The Creative Commons License Suite

The Creative Commons license suite is a small, standardized family of copyright licenses assembled from a handful of interchangeable conditions. Rather than writing one monolithic license, Creative Commons defined four building-block requirements and combined them into a menu of six main licenses. The conditions are Attribution (BY), which requires crediting the creator; ShareAlike (SA), which requires derivatives to carry the same license; NonCommercial (NC), which restricts use to non-commercial purposes; and NoDerivatives (ND), which forbids distributing modified versions. Every modern Creative Commons license begins with Attribution, so the suite runs from the most permissive, CC BY, through CC BY-SA, CC BY-NC, CC BY-ND, CC BY-NC-SA, to the most restrictive, CC BY-NC-ND.

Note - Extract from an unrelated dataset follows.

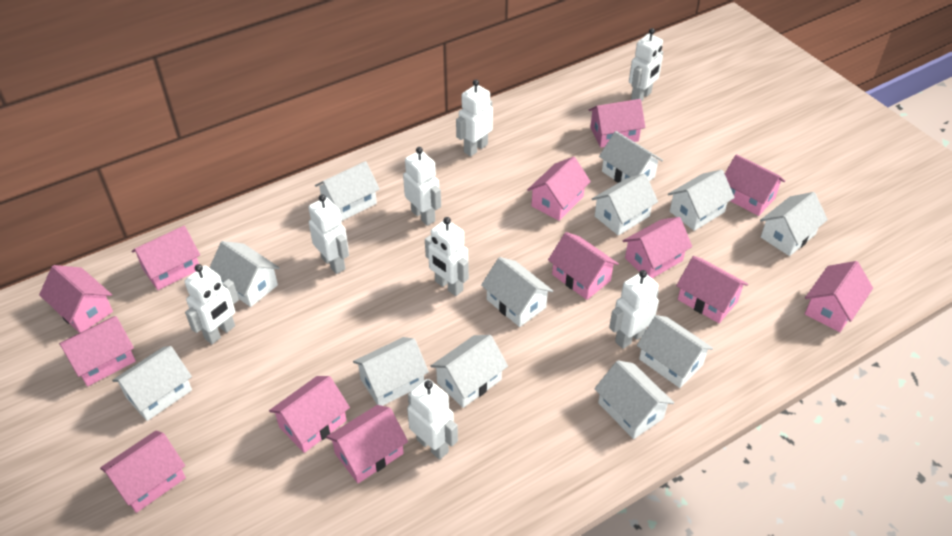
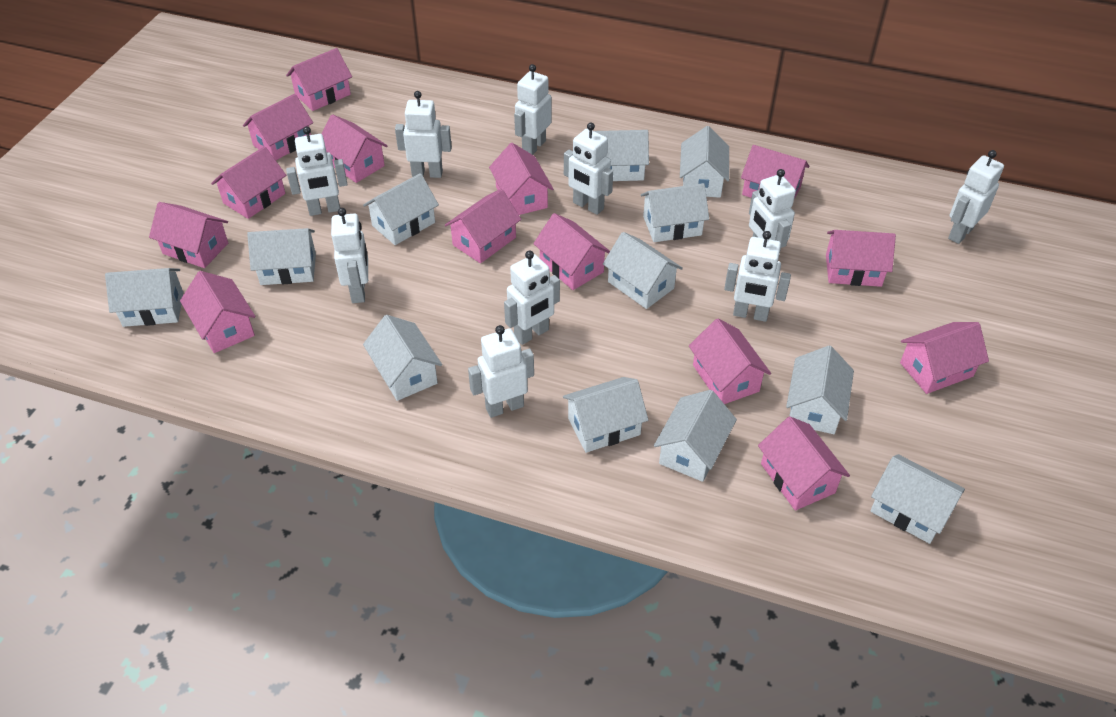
pink house: 13 -> 14
white robot: 8 -> 10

Each license is published as a plain-language “deed” backed by full legal text. The CC BY-SA deed states the attribution rule directly: “You must give appropriate credit, provide a link to the license, and indicate if changes were made.” The ShareAlike clause is the copyleft heart of the suite: “If you remix, transform, or build upon the material, you must distribute your contributions under the same license as the original.” This makes CC BY-SA a true copyleft license for cultural works, the cultural analogue of the GNU General Public License, because it propagates its own freedoms to every downstream adaptation rather than letting them be relicensed under more restrictive terms.

Apart from the standard licenses, Creative Commons also publishes CC0, a public domain dedication rather than a license. Where the BY-family grants specific permissions while retaining copyright, CC0 attempts to waive copyright entirely. Its deed describes the effect plainly: a person who applies CC0 “has dedicated the work to the public domain by waiving all of his or her rights to the work worldwide under copyright law.” CC0 is widely used for datasets, government data, and reference material where creators want to remove every barrier to reuse, including the obligation to attribute.

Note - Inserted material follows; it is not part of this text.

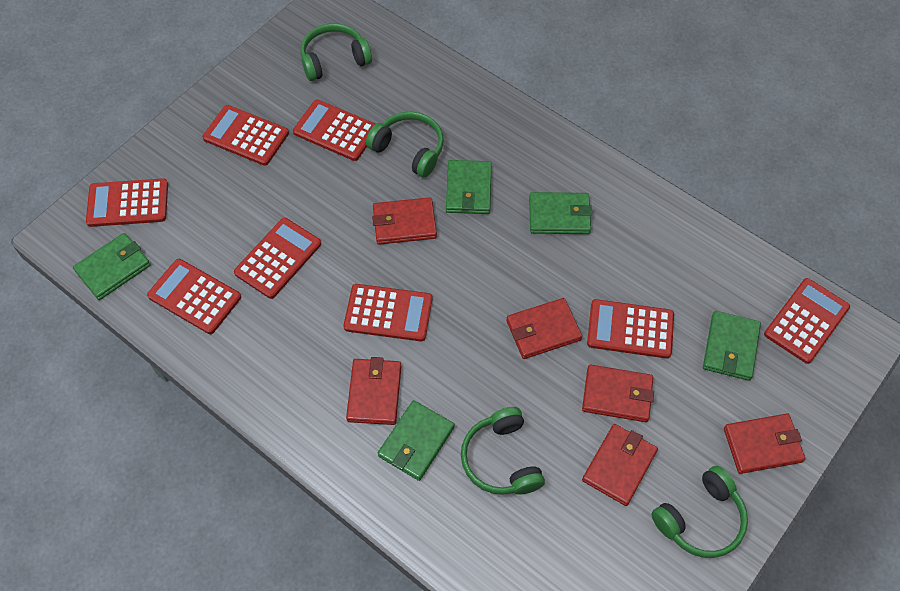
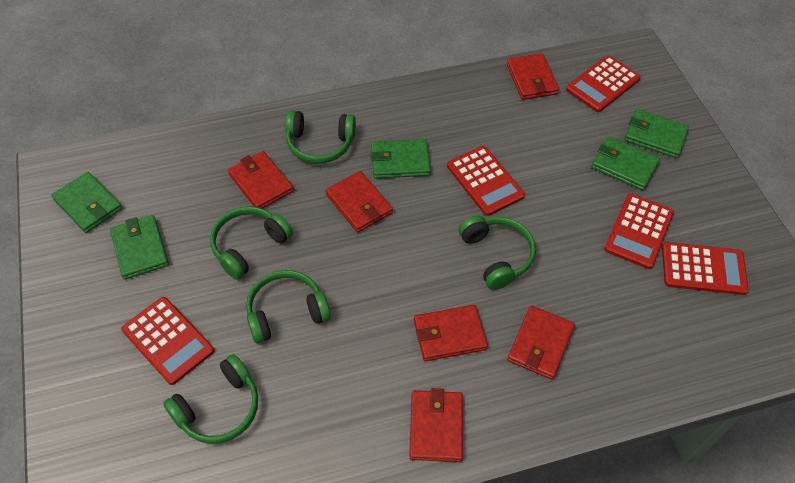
green headphones: 4 -> 5
red calculator: 8 -> 5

The suite has gone through several versions, from 1.0 in the early 2000s up to the 4.0 International licenses, which were written to work consistently across the world’s legal systems without needing a separate localized version for each country. The deeds also separate the human-readable, lawyer-readable, and machine-readable layers, so software can detect and respect the conditions automatically. This versioning and layering let the licenses become durable infrastructure rather than one-off legal text.

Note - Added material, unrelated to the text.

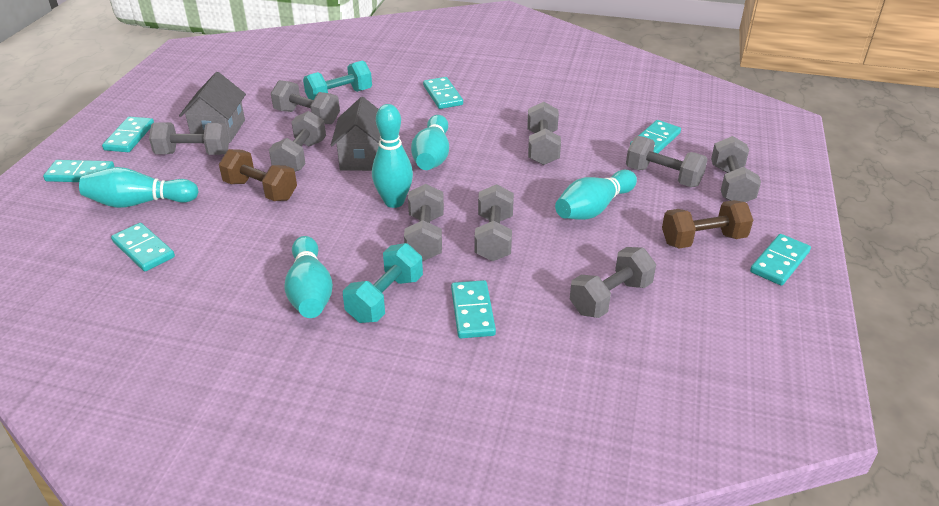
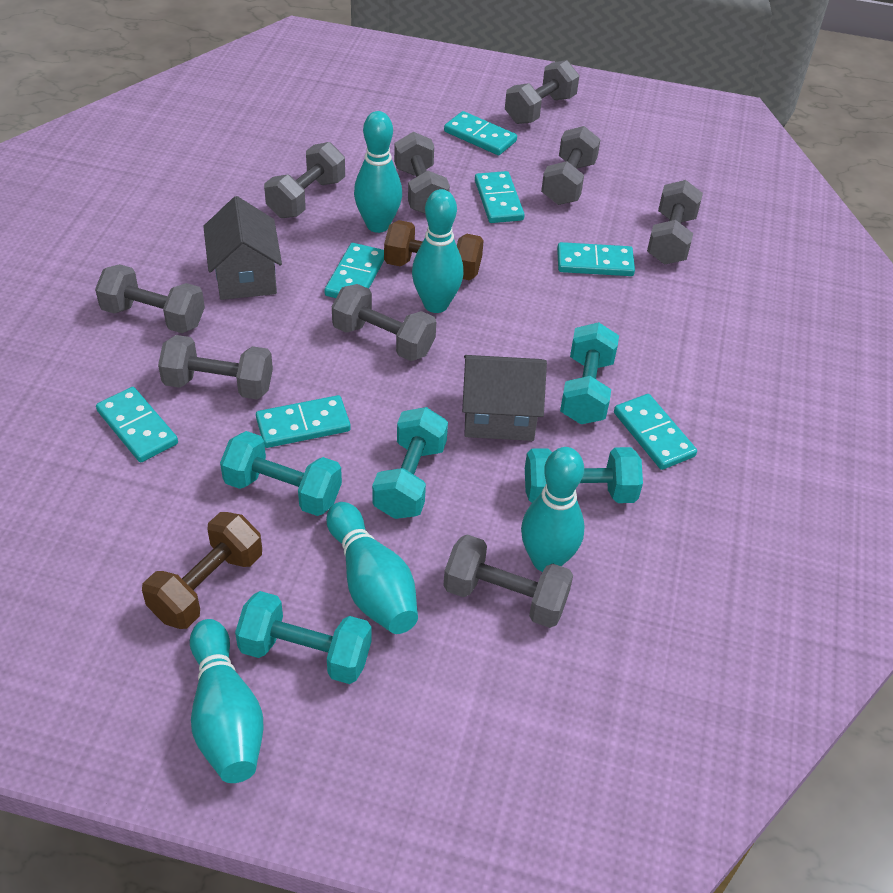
turquoise dumbbell: 2 -> 5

The most visible adopter of the copyleft option is Wikipedia, whose article text is licensed under CC BY-SA, ensuring that the encyclopedia and its many mirrors and reuses all remain freely shareable under the same terms. The standardization of the conditions, the readability of the deeds, and the existence of a clean public domain tool in CC0 together made the Creative Commons suite the de facto licensing standard for the open content and open knowledge world, sitting alongside the free-software license family in the broader landscape defined by the free software definition.